→ **Text passage**
Ici Radio-Canada Première
- Type: Radio network
- Country: Canada
- Headquarters: Quebec City Montreal

Ownership
- Owner: Canadian Broadcasting Corporation

History
- Launch date: 1937; 89 years ago
- Former names: Radio de Radio-Canada (1937–1997) Première Chaîne (1997–2013)

Coverage
- Availability: AM/FM: Canada, SiriusXM: Canada/United States

Links
- Website: Ici Radio-Canada Première

= Ici Radio-Canada Première =

Canadian French-language news and talk radio network, operated by the CBC

Ici Radio-Canada Première (formerly Première Chaîne) is a Canadian French-language radio network, the news and information service of the Canadian Broadcasting Corporation (known as Société Radio-Canada in French), the public broadcaster of Canada. It is the French counterpart of CBC Radio One, the CBC's similar English-language radio network.

The service is available across Canada, although not as widely as CBC Radio One. Only the provinces of Quebec and Ontario are served by more than one Première originating station. In all other provinces, the whole province is served by a single station with multiple transmitters. It reaches 90 percent of all Canadian francophones.

Each originating station outside Montreal airs a national schedule, taken from flagship station CBF-FM, complete with opted-out local/regional shows at peak times, depending on each market. News bulletins are aired live, irrespective of location.

The network may broadcast on either the AM or FM bands, depending on the market. A national version is available across North America on SiriusXM Canada channel 170. Première was available in Europe, North Africa and the Middle East live via the Hot Bird satellite. The satellite service closed in June 2012 as part of the budget measures affecting Radio Canada International.

==History==

Logo as Première Chaîne, used until August 2013.

ICI Première logo used until 2016.

Some French-language programming had aired on the Canadian Radio Broadcasting Commission's CRCM since 1933, but the CBC's French radio network traces its formal beginning to December 11, 1937, with the launch of CBF in Montreal.

In 1938, the station was expanded into a fledgling network with the launch of CBV in Quebec City and CBJ in Chicoutimi. Also that year, the long-running soap opera La Pension Velder, which ran until 1942 and was then revived in the 1950s as a television series, aired for the first time. The following year, the even more successful and influential Un Homme et son péché was launched.

→ **Parts of the exercise**
• a. Summarize the passage on Ici Radio-Canada Première in two sentences.
• b. Pick up the passage on Ici Radio-Canada Première after its final sentence and carry it further.

→ **Available data**
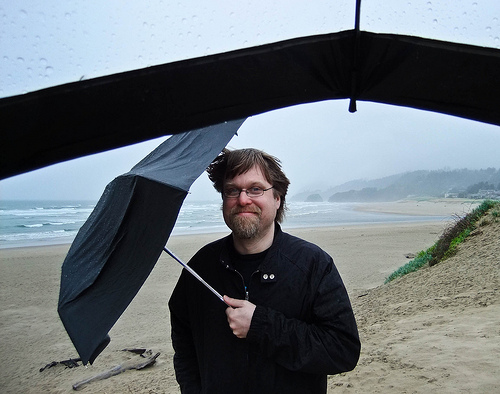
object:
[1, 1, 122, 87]
raining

→ **Answers to the exercises**
• a. Ici Radio-Canada Première is the French-language news and information radio network of the Canadian Broadcasting Corporation and the French counterpart of CBC Radio One. It reaches 90 percent of Canadian francophones on AM or FM and on SiriusXM Canada channel 170, and it traces its formal beginning to the launch of CBF in Montreal on December 11, 1937.

• b.
For the first month of World War II, Radio-Canada aired 24 hours a day, broadcasting war news from Europe. Also that year, the network broadcast its first Montreal Canadiens hockey game.

In 1940, another popular radio soap, Jeunesse dorée, made its debut. In 1941, the network, which had previously relied on Canadian Press reporters, launched its own news division and two shortwave radio stations in Montreal to serve francophones outside Quebec. Throughout the 1940s, its expansion inside Quebec was primarily through private affiliate stations.

In 1942, the network controversially refused to give airtime to the "No" side in the Conscription Plebiscite. Nonetheless, 72.9 per cent of Quebec voters were opposed.

In 1945, the International Service was launched. In 1946, the network launched an experimental FM station in Montreal (which would become CBFX), and expanded outside Quebec for the first time with the launch of CKSB as a private affiliate in St. Boniface, Manitoba, near Winnipeg.

The network also had seven privately owned affiliates:
- CHGB, Sainte-Anne-de-la-Pocatière, 250 watts
- CHLT, Sherbrooke, 1,000 watts
- CHNC, New Carlisle, 1,000 watts
- CJBR, Rimouski, 1,000 watts (purchased by Radio-Canada in 1977)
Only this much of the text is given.